By Ben Eisen
and Joel Emes
The Fraser Institute
It’s no secret Ontario has experienced economic pain in recent years. The pain, however, has not been spread evenly, with some regions of the province hit harder than others.
Recently, Ontario’s provincial government released its fall economic statement, which pointed to Ontario’s uptick in economic growth over the past year as evidence that the Wynne government’s economic plan is “working.”
The government’s rosy rhetoric felt out of touch with the experience of many Ontarians who are struggling to cope with high electricity prices and the ongoing consequences of more than a decade of anemic economic growth. This is especially true in certain regions of the province.
While the Greater Golden Horseshoe and Ottawa have done comparatively well since the recession, the rest of Ontario has barely experienced any economic recovery. Unfortunately, few at Queen’s Park seem to notice.
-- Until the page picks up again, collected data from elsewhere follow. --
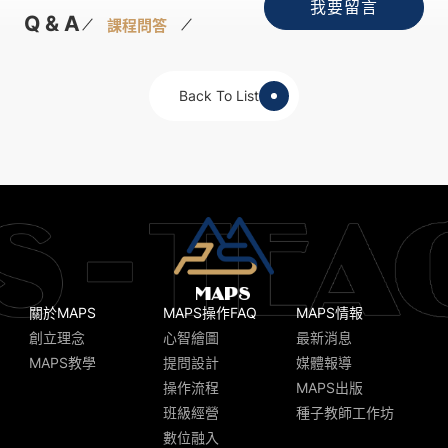
我要留言
Q & A
課程問答
Back To List
關於MAPS
MAPS操作FAQ
MAPS情報
創立理念
心智繪圖
最新消息
MAPS教學
提問設計
媒體報導
操作流程
MAPS出版
班級經營
種子教師工作坊
數位融入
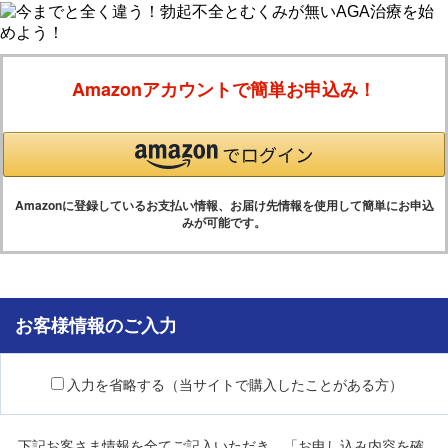
Amazonアカウントで簡単お申込み！
Amazonに登録しているお支払い情報、お届け先情報を使用して簡単にお申込
みが可能です。
お客様情報のご入力
入力を省略する（当サイトで購入したことがある方）
下記お客さま情報を全てご記入いただき、「お申し込み内容を確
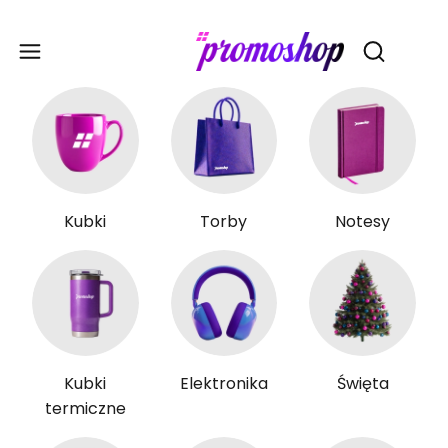
Gadże
Otwórz wy
Kubki
Torby
Notesy
Kubki
Elektronika
Święta
termiczne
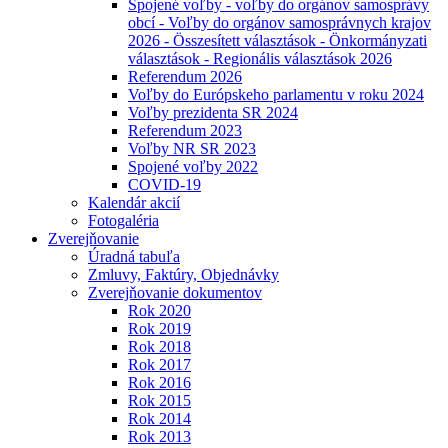
Spojené voľby - voľby do orgánov samosprávy
obcí - Voľby do orgánov samosprávnych krajov
2026 - Összesített választások - Önkormányzati
választások - Regionális választások 2026
Referendum 2026
Voľby do Európskeho parlamentu v roku 2024
Voľby prezidenta SR 2024
Referendum 2023
Voľby NR SR 2023
Spojené voľby 2022
COVID-19
Kalendár akcií
Fotogaléria
Zverejňovanie
Úradná tabuľa
Zmluvy, Faktúry, Objednávky
Zverejňovanie dokumentov
Rok 2020
Rok 2019
Rok 2018
Rok 2017
Rok 2016
Rok 2015
Rok 2014
Rok 2013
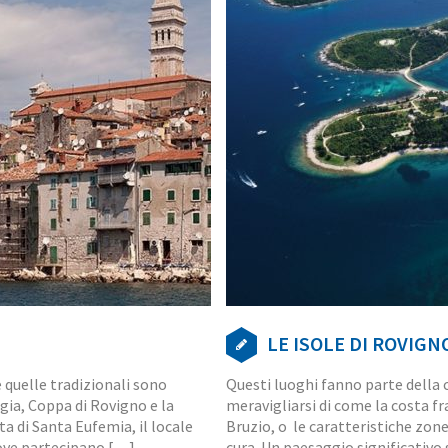
LE ISOLE DI ROVIGN
quelle tradizionali sono
Questi luoghi fanno parte della c
gia, Coppa di Rovigno e la
meravigliarsi di come la costa fras
sta di Santa Eufemia, il locale
Bruzio, o le caratteristiche zon
dove partecipano […]
cura. Un paesaggio significativo 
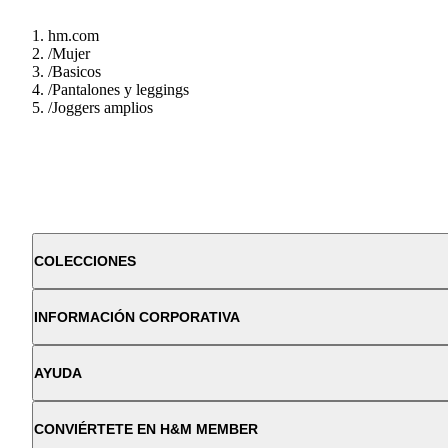
hm.com
/
Mujer
/
Basicos
/
Pantalones y leggings
/
Joggers amplios
COLECCIONES
INFORMACIÓN CORPORATIVA
AYUDA
CONVIÉRTETE EN H&M MEMBER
Let’s start with Southwestern Ontario. Once Canada’s industrial heartland, it is widely known the region was hit hard by the 2008/09 recession. What is perhaps less understood is that the region’s economic performance since the recession has been tepid, to say the least. In fact, between 2010 and 2015, total employment grew at an average annual rate of just 0.4 percent. That’s about one-third of the provincewide average, and is an extremely weak recovery considering the severity of the recession in the region.
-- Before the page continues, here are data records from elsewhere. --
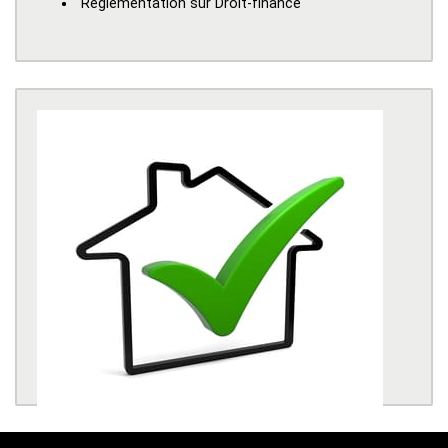
Reglementation sur Droit-finance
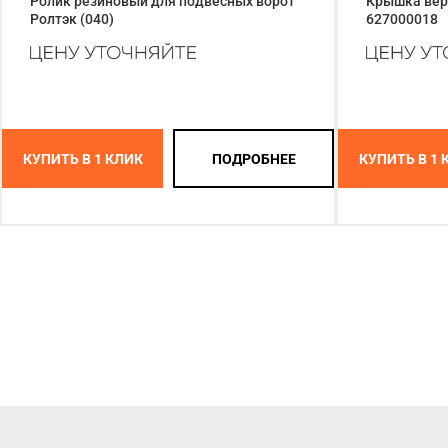
Ролик резиновый для подвесных ворот
Крышка вер
Ролтэк (040)
627000018
КУПИТЬ В 1 КЛИК
ПОДРОБНЕЕ
КУПИТЬ В 1 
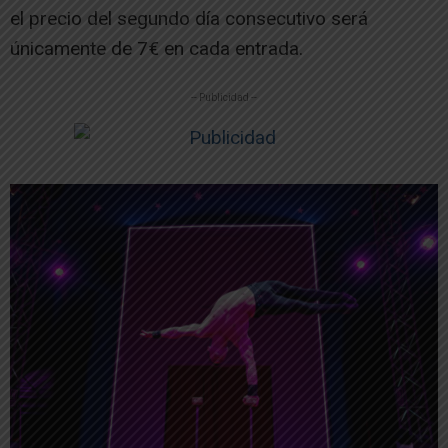
el precio del segundo día consecutivo será
únicamente de 7€ en cada entrada.
-- Publicidad --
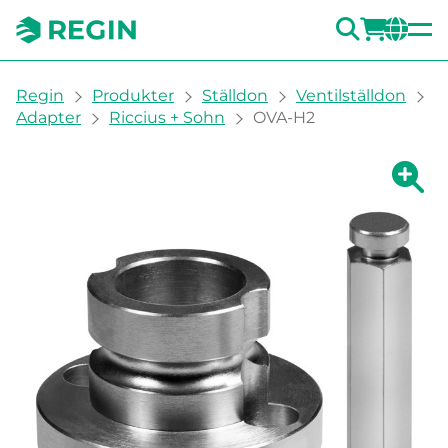
SÖK
LOGG
CH
You are here:
Regin
Produkter
Ställdon
Ventilställdon
Adapter
Riccius + Sohn
OVA-H2
Visa fö
Vi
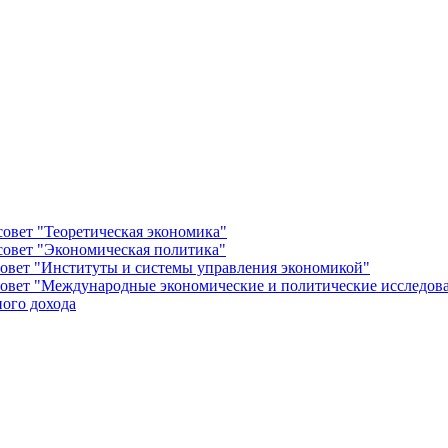
овет "Теоретическая экономика"
овет "Экономическая политика"
овет "Институты и системы управления экономикой"
овет "Международные экономические и политические исследов
ого дохода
As bad as that sounds, though, job numbers are even grimmer in both Eastern and Northern Ontario, where employment actually shrank during the 2010-2015 period.
These data show that in much of Ontario, job creation has been virtually non-existent since the recession. Outside the Greater Golden Horseshoe, average annual employment growth from 2010 to 2015 was just 0.2 percent. In other words, there has been almost no employment growth in Ontario outside the Golden Horseshoe during the province’s recovery.
By 2015, six years removed from the recession, neither Southwestern, Northern nor Eastern Ontario had recovered to 2008 employment levels.
Even when you factor in the Golden Horseshoe, Ontario’s overall economic performance in recent years has been weak. But the full extent of economic pain felt in large chunks of Ontario can be missed if you look only at provincial-level economic statistics, which are so heavily influenced by the populous Golden Horseshoe, and specifically the metropolis of Toronto, where job growth has been somewhat stronger.
In reality, it will take more than a few fiscal quarters, or even a few years of strong economic growth, to repair the economic damage, particularly in the hardest hit regions of the province. The Wynne government should consider these facts before putting out any more tone-deaf press releases touting the Ontario’s economic performance and bragging about the success of its economic policies.
Ben Eisen and Joel Emes are analysts at the Fraser Institute.